-- Opening Marker --

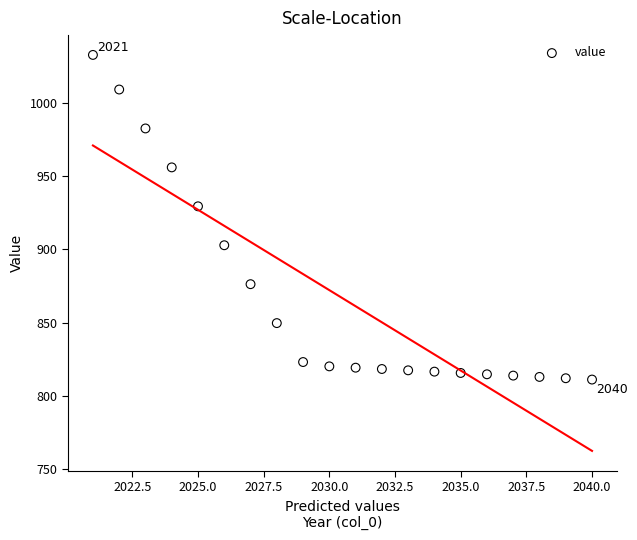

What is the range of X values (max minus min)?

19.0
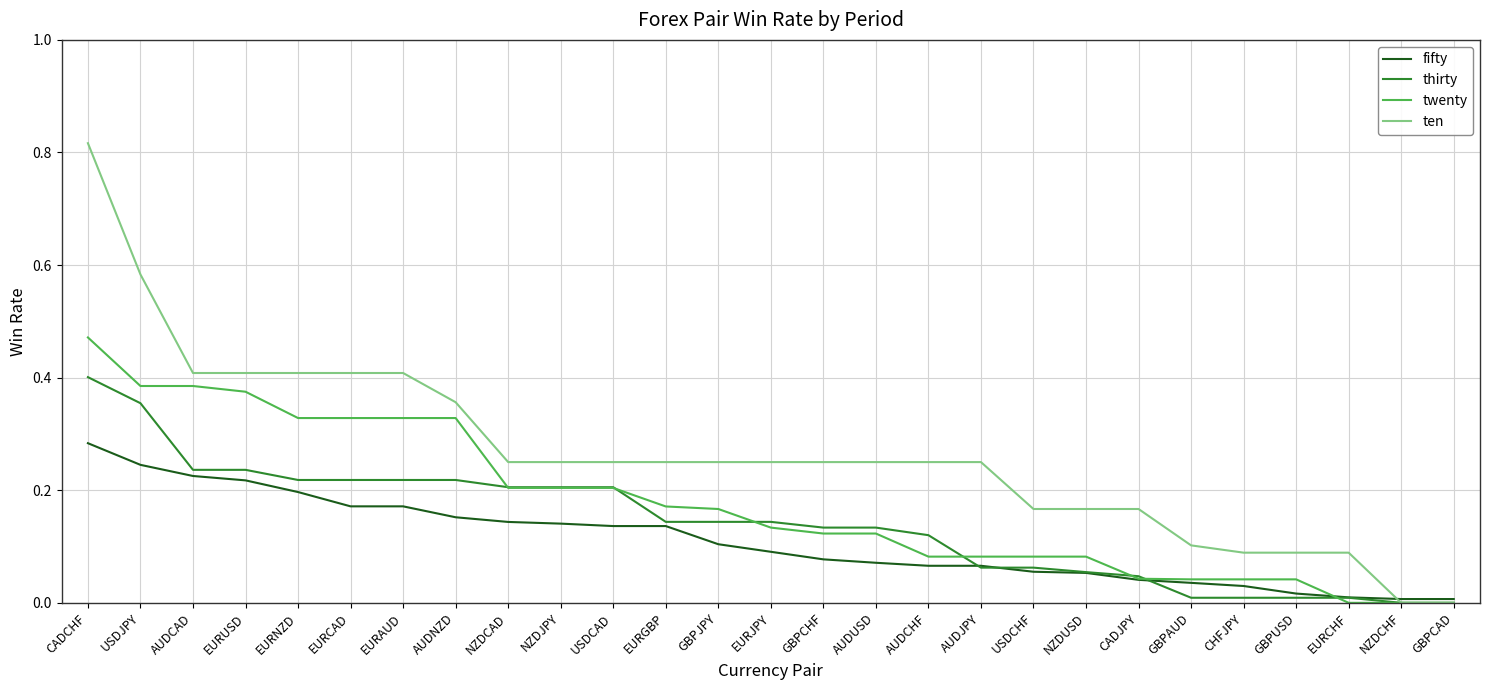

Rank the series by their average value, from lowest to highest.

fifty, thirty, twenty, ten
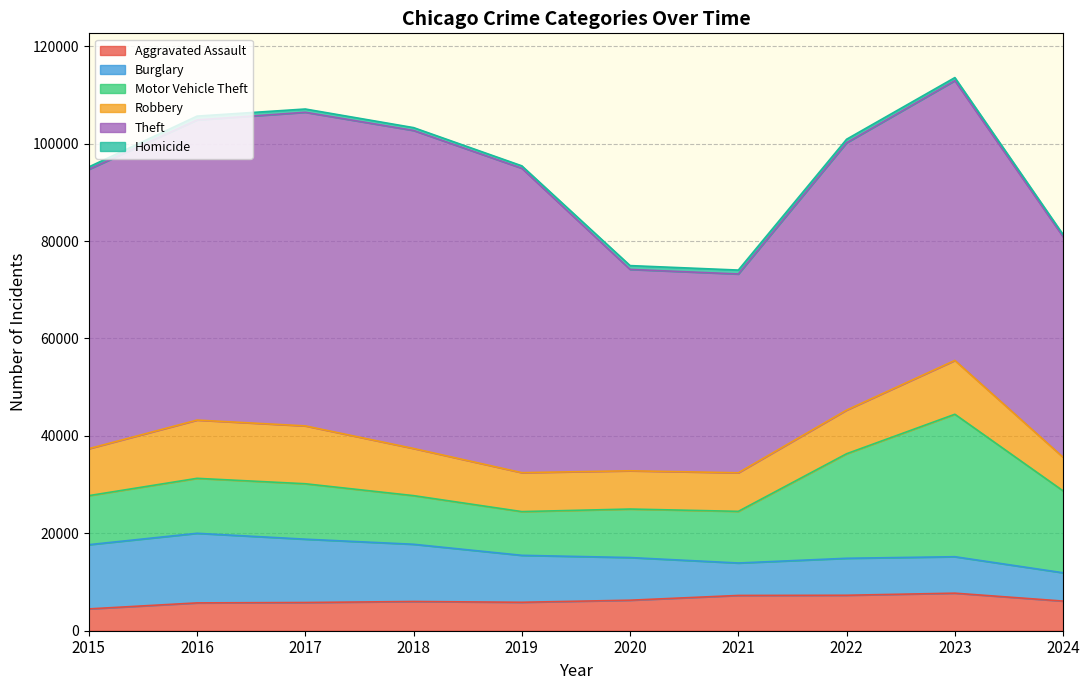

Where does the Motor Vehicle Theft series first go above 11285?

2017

-- Closing Marker --
-- Opening Marker --

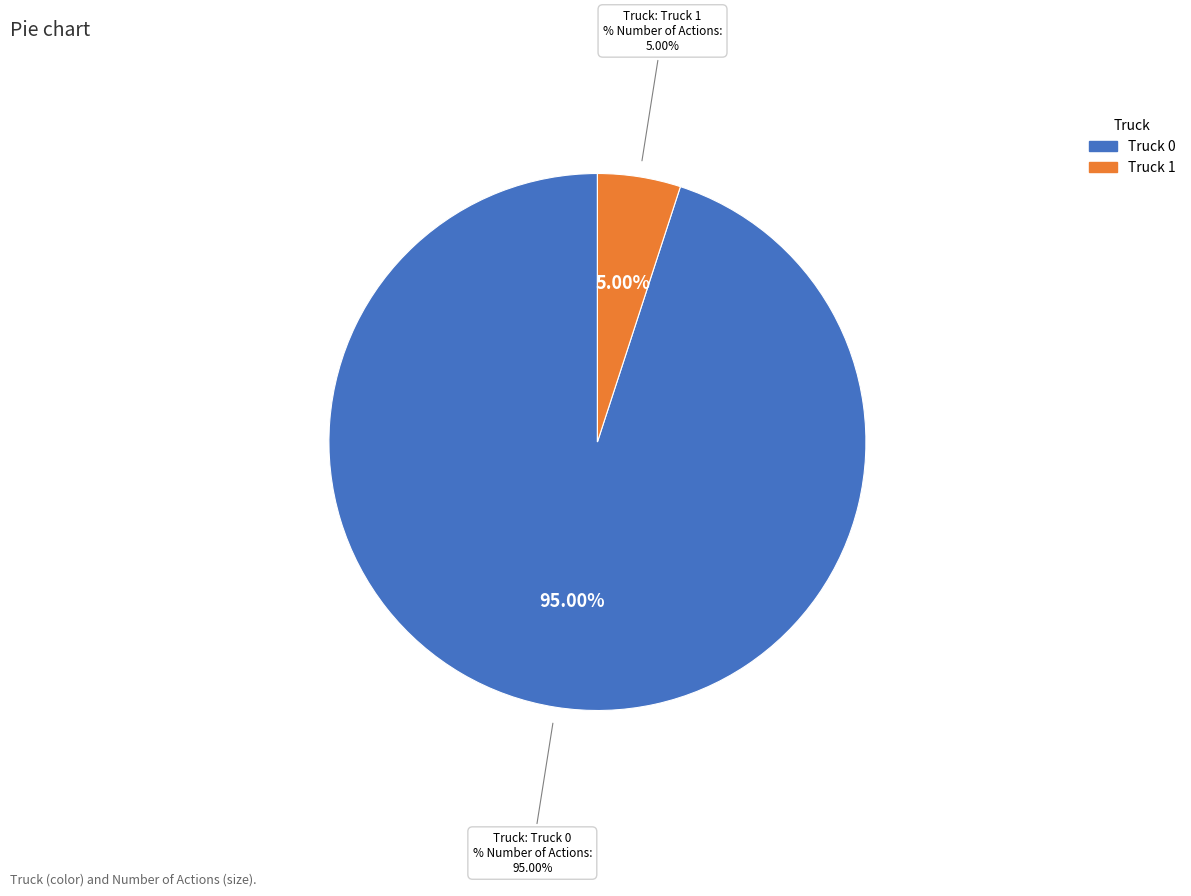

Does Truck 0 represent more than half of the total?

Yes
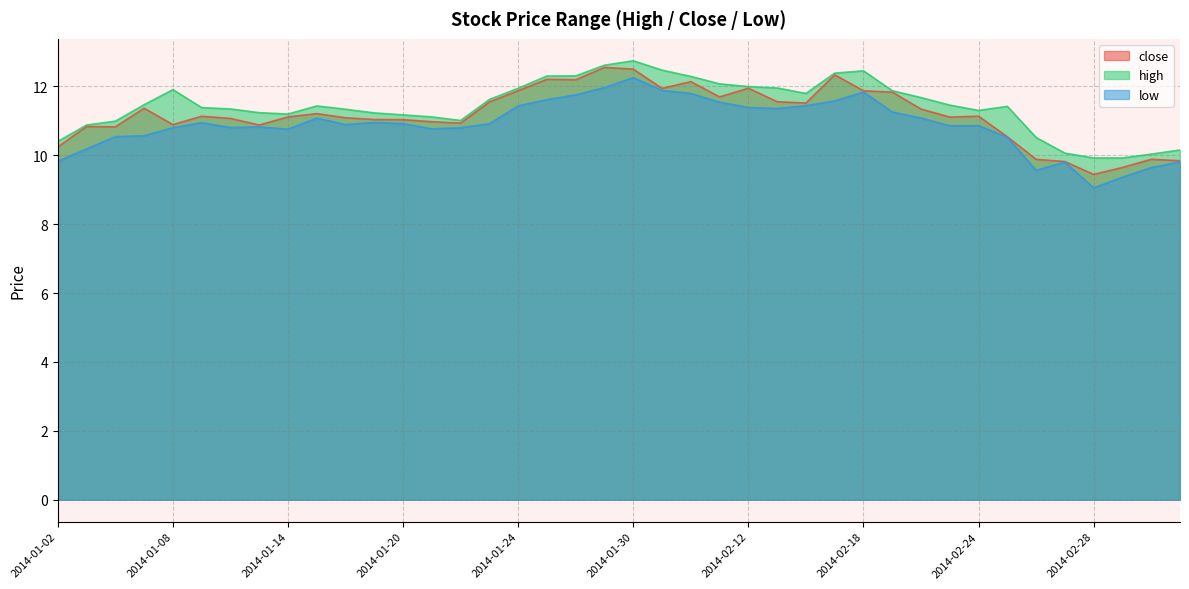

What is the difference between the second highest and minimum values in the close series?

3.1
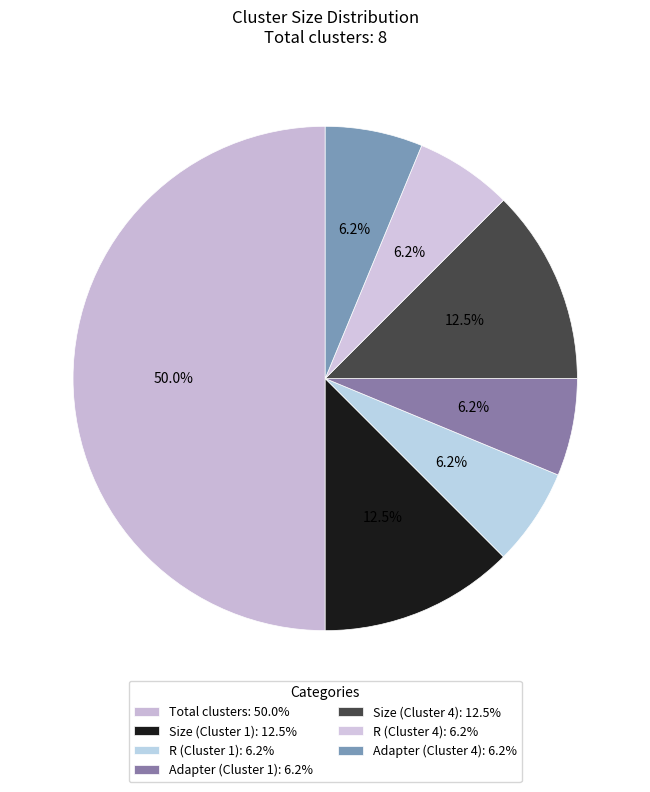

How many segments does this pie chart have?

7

-- Closing Marker --

PROBLEM STATEMENT: Swap "Rank" for "Order" in the entries from the line with "What is the range" to the line with "Where does the", and give those lines again with everything else unchanged. Leave the pictures out of your answer.

WRITTEN ANSWER:
What is the range of X values (max minus min)?

19.0

Order the series by their average value, from lowest to highest.

fifty, thirty, twenty, ten

Where does the Motor Vehicle Theft series first go above 11285?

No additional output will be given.